[MATERIALS PROVIDED — start]
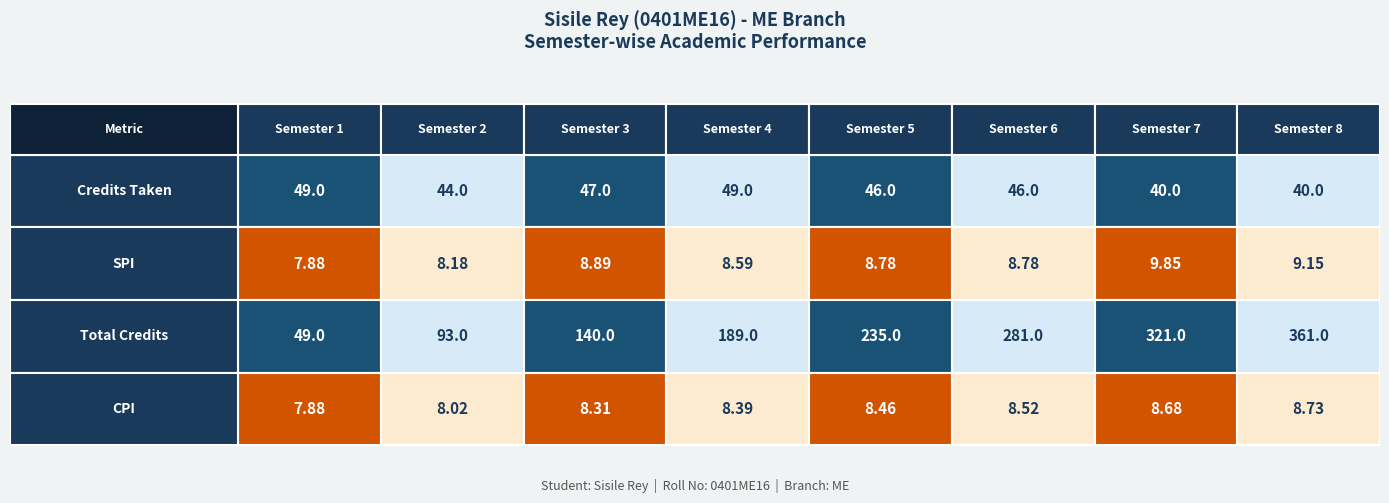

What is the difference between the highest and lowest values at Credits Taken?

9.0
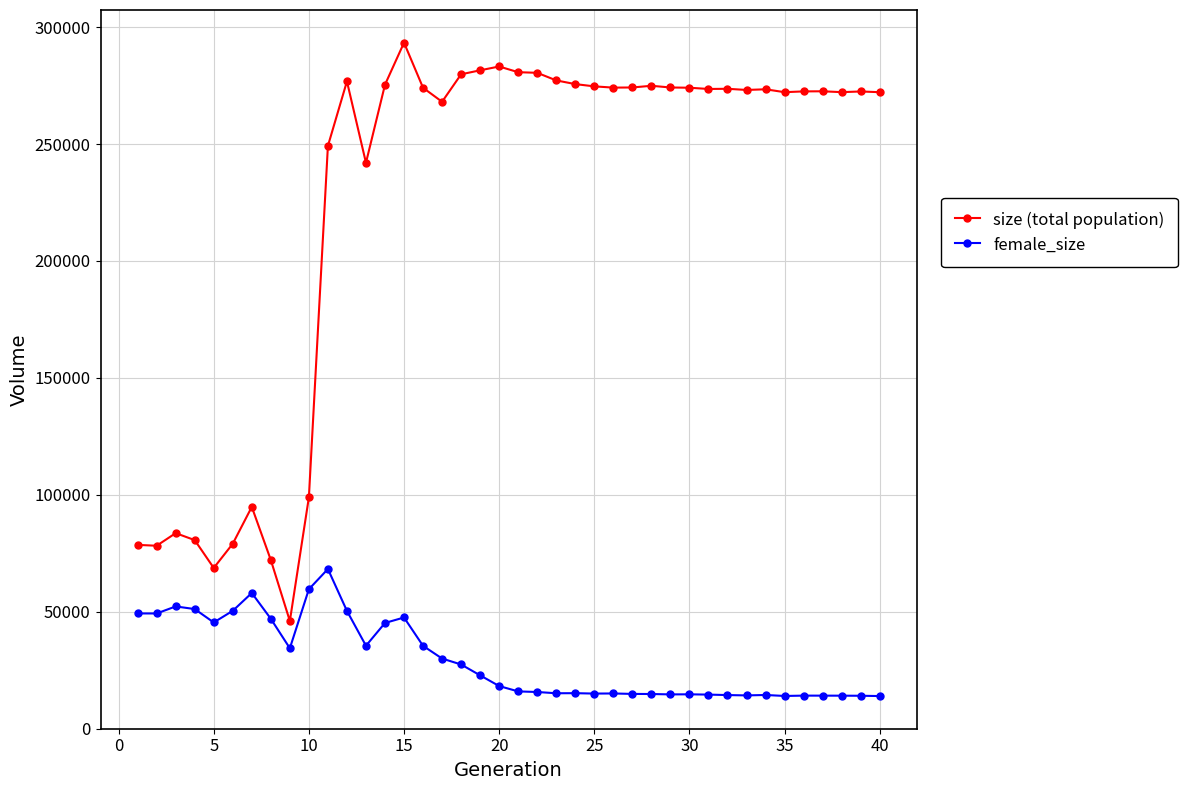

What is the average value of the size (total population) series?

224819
[MATERIALS PROVIDED — finish]
[MATERIALS PROVIDED — start]
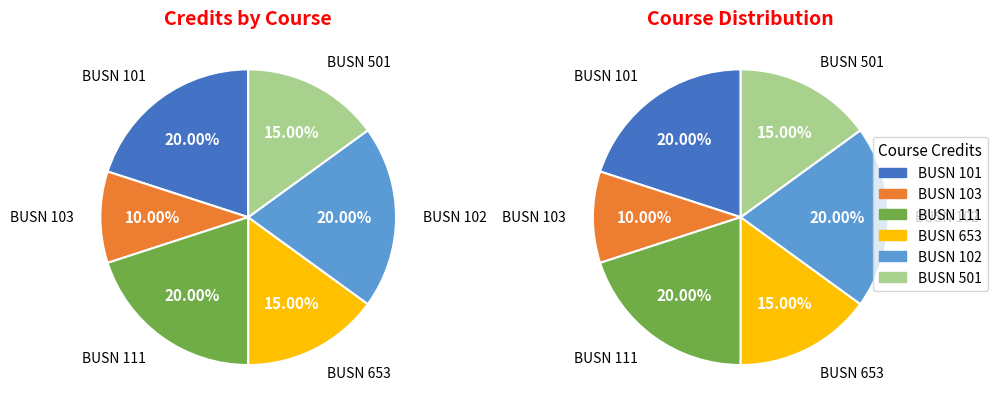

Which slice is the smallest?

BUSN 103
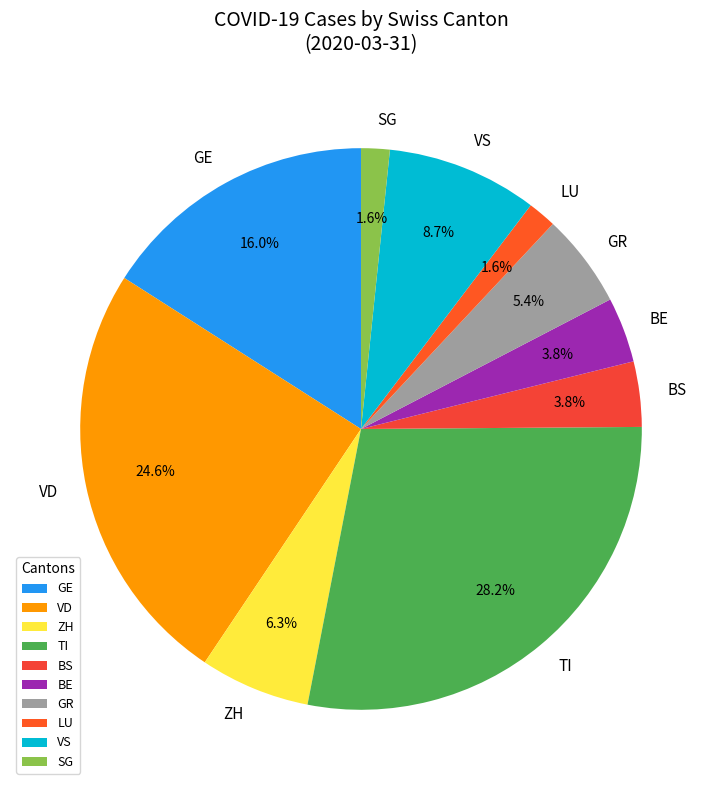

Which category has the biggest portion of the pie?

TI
[MATERIALS PROVIDED — finish]
- _PROBLEM STATEMENT_
Quote the rows from the line containing "What is the difference" through the line containing "What is the average", including both of those lines, and omit the pictures.

- _WRITTEN ANSWER_
What is the difference between the highest and lowest values at Credits Taken?

9.0

What is the average value of the size (total population) series?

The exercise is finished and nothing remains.